AVAILABLE DATA:
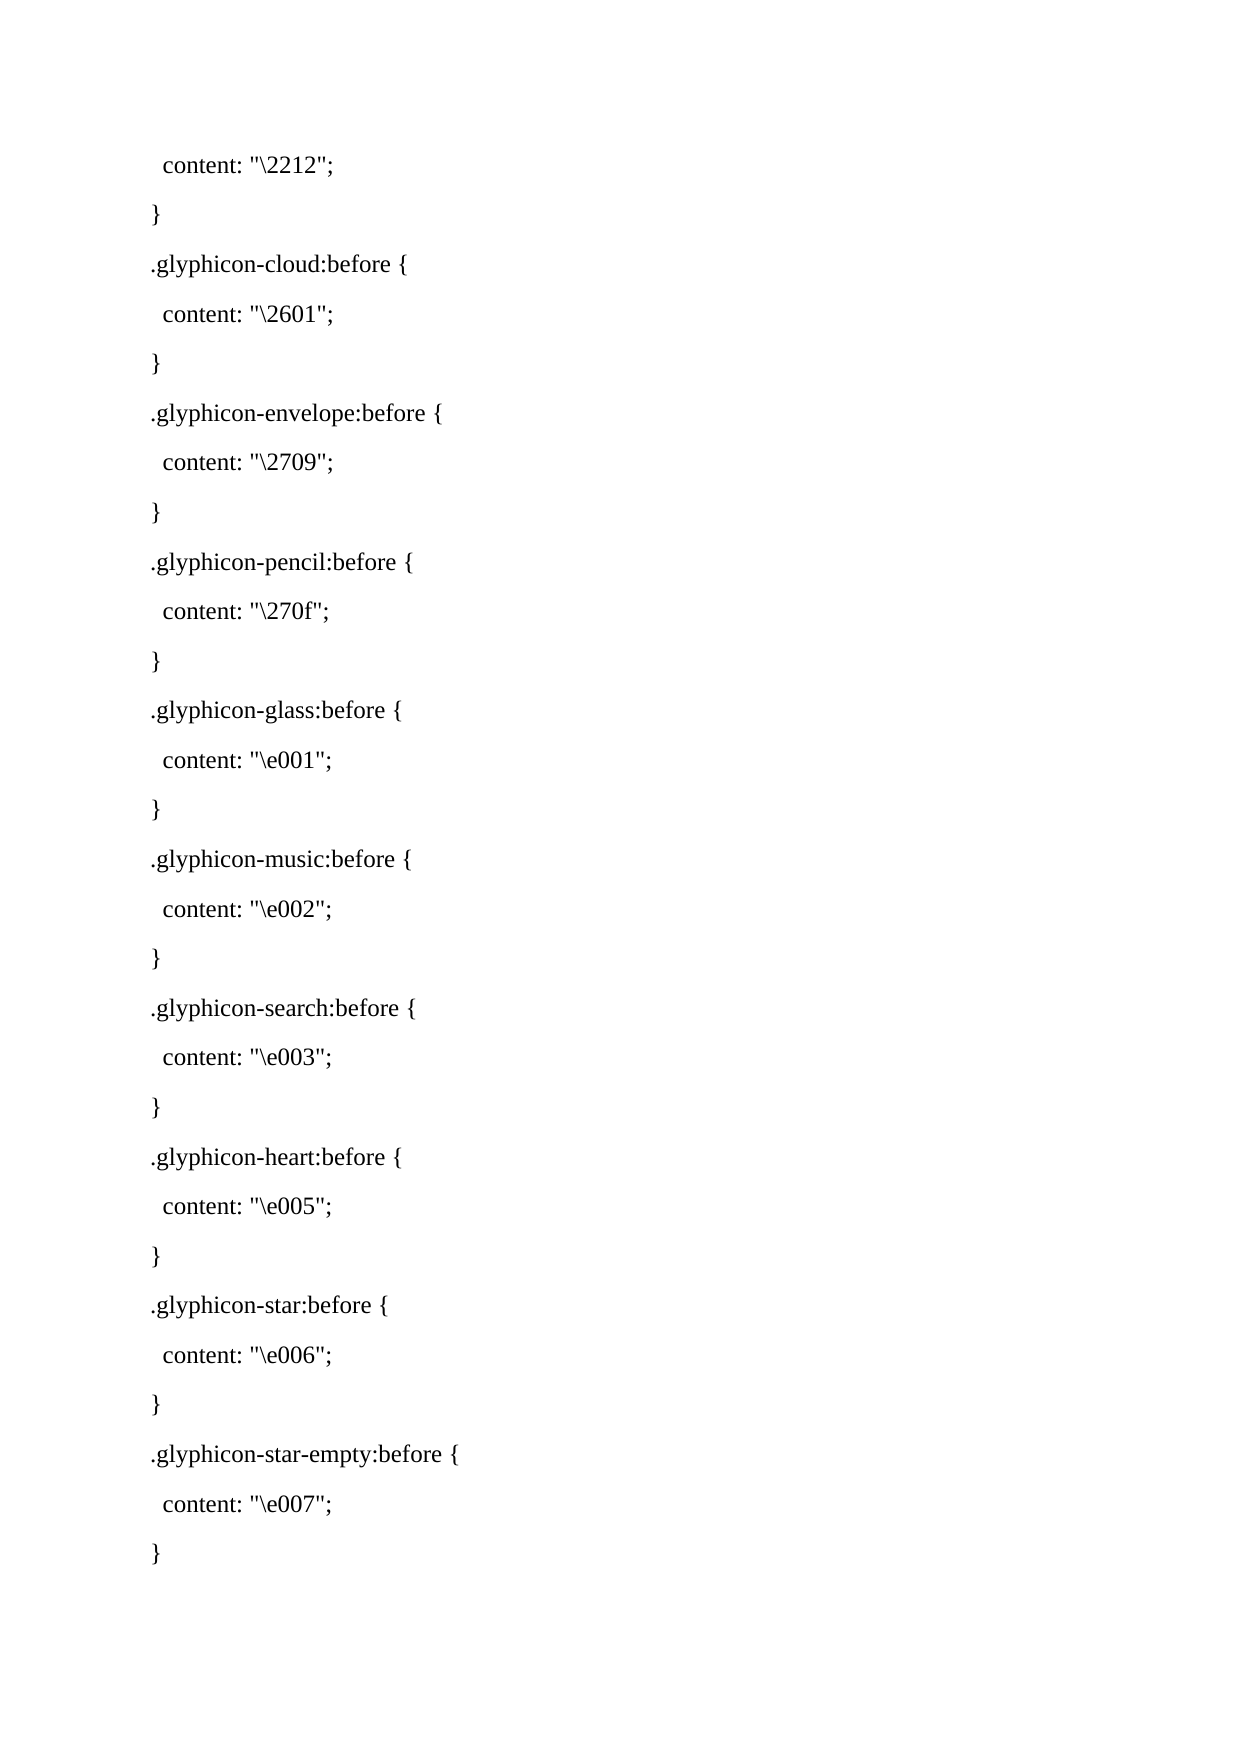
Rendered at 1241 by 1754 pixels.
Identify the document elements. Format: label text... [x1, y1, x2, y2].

text .glyphicon-heart:before { [150, 1142, 1090, 1170]
text content: "\e001"; [150, 745, 1090, 774]
text content: "\2709"; [150, 447, 1090, 476]
text } [150, 1092, 1090, 1121]
text } [150, 943, 1090, 972]
text } [150, 794, 1090, 823]
text } [150, 497, 1090, 526]
text .glyphicon-search:before { [150, 993, 1090, 1022]
text content: "\e005"; [150, 1191, 1090, 1220]
text content: "\270f"; [150, 596, 1090, 625]
text } [150, 1538, 1090, 1567]
text content: "\2212"; [150, 150, 1090, 179]
text content: "\e002"; [150, 894, 1090, 922]
text .glyphicon-music:before { [150, 844, 1090, 873]
text content: "\2601"; [150, 299, 1090, 327]
text } [150, 646, 1090, 674]
text } [150, 1389, 1090, 1418]
text content: "\e006"; [150, 1340, 1090, 1369]
text .glyphicon-cloud:before { [150, 249, 1090, 278]
text } [150, 199, 1090, 228]
text .glyphicon-star:before { [150, 1290, 1090, 1319]
text } [150, 1241, 1090, 1269]
text .glyphicon-envelope:before { [150, 398, 1090, 427]
text .glyphicon-pencil:before { [150, 547, 1090, 575]
text content: "\e003"; [150, 1042, 1090, 1071]
text .glyphicon-glass:before { [150, 695, 1090, 724]
text } [150, 348, 1090, 377]
text .glyphicon-star-empty:before { [150, 1439, 1090, 1468]
text content: "\e007"; [150, 1489, 1090, 1517]
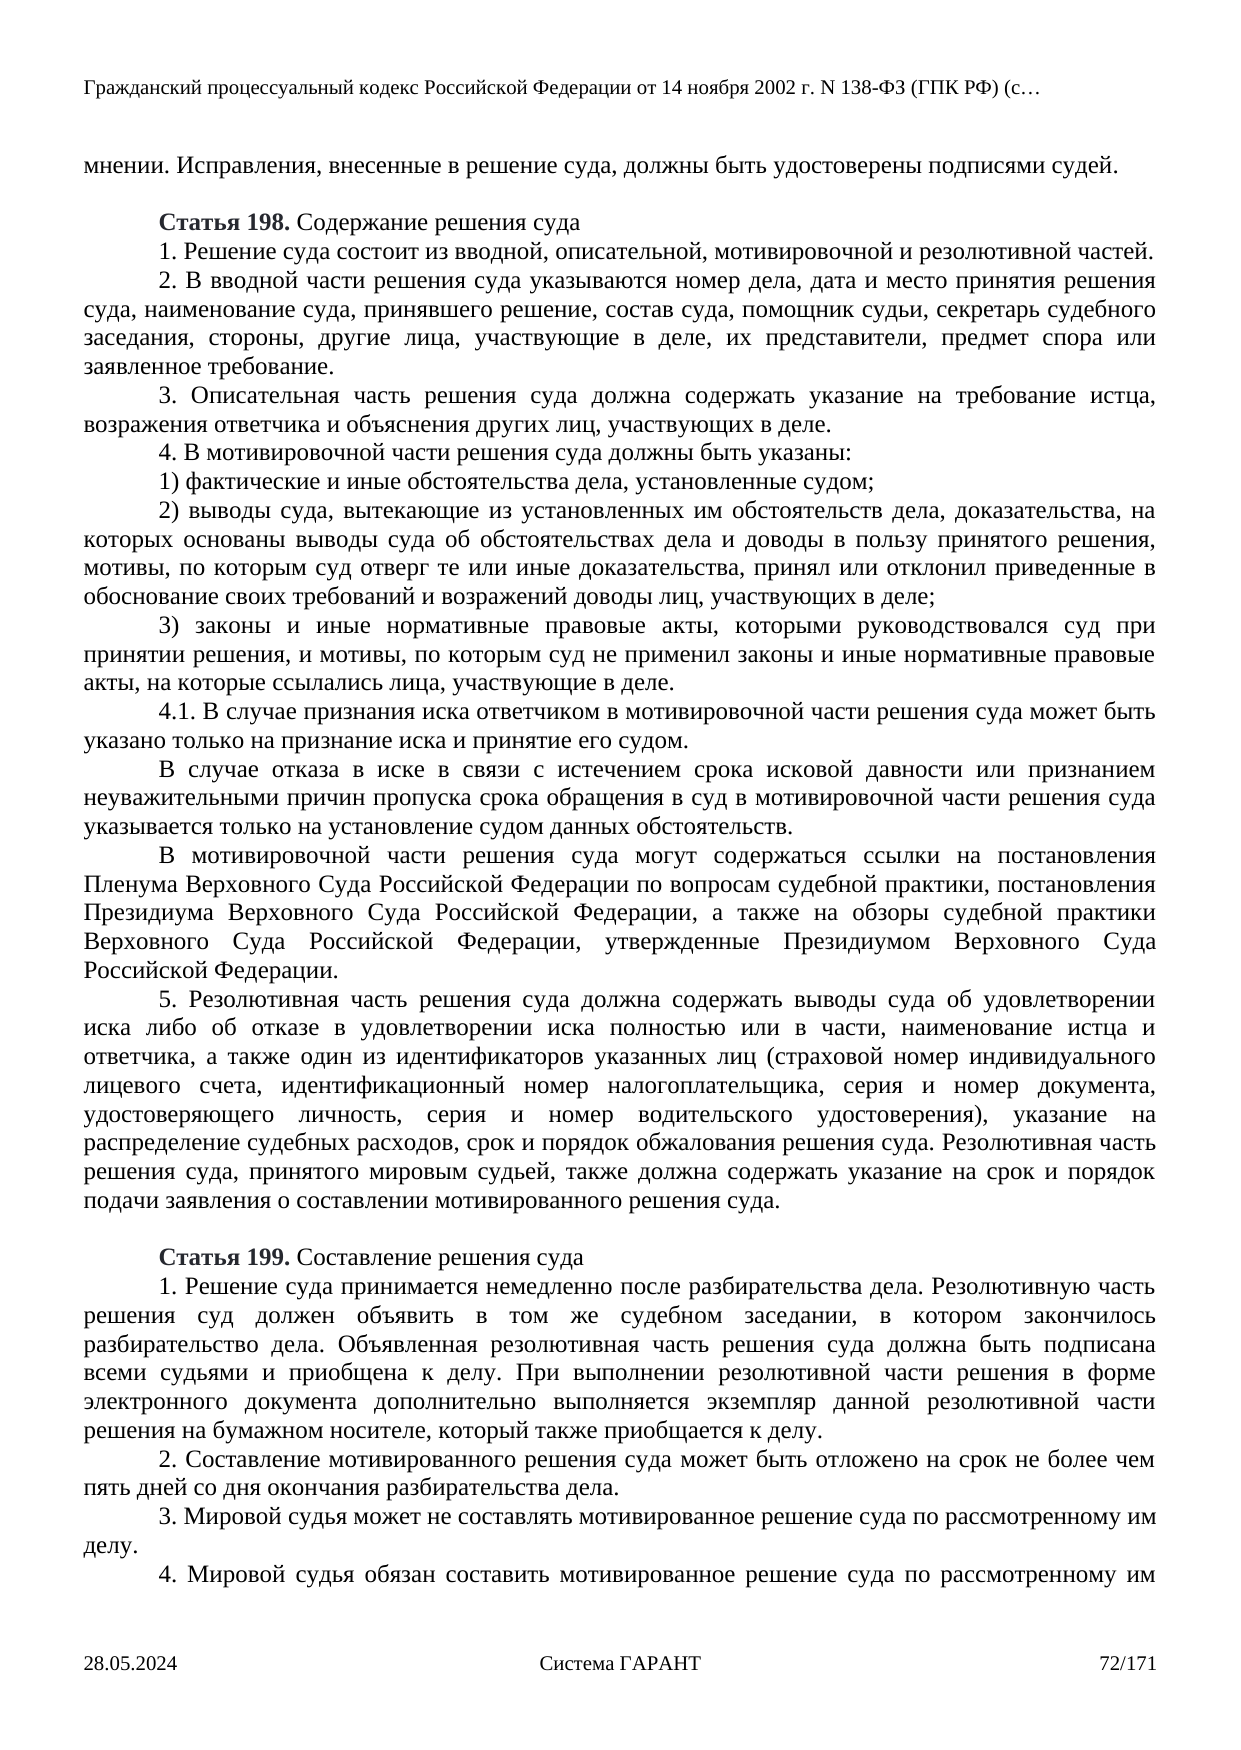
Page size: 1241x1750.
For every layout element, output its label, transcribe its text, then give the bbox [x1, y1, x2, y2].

WHAT YOU SHOULD DO: Nothing but the lines from the one with "Page size: 1241x1750." through the end of the data above should be repeated, each exactly as it stands.

EXPECTED ANSWER:
Page size: 1241x1750.
For every layout element, output its label, transcribe its text, then give the bbox [x1, y1, x2, y2].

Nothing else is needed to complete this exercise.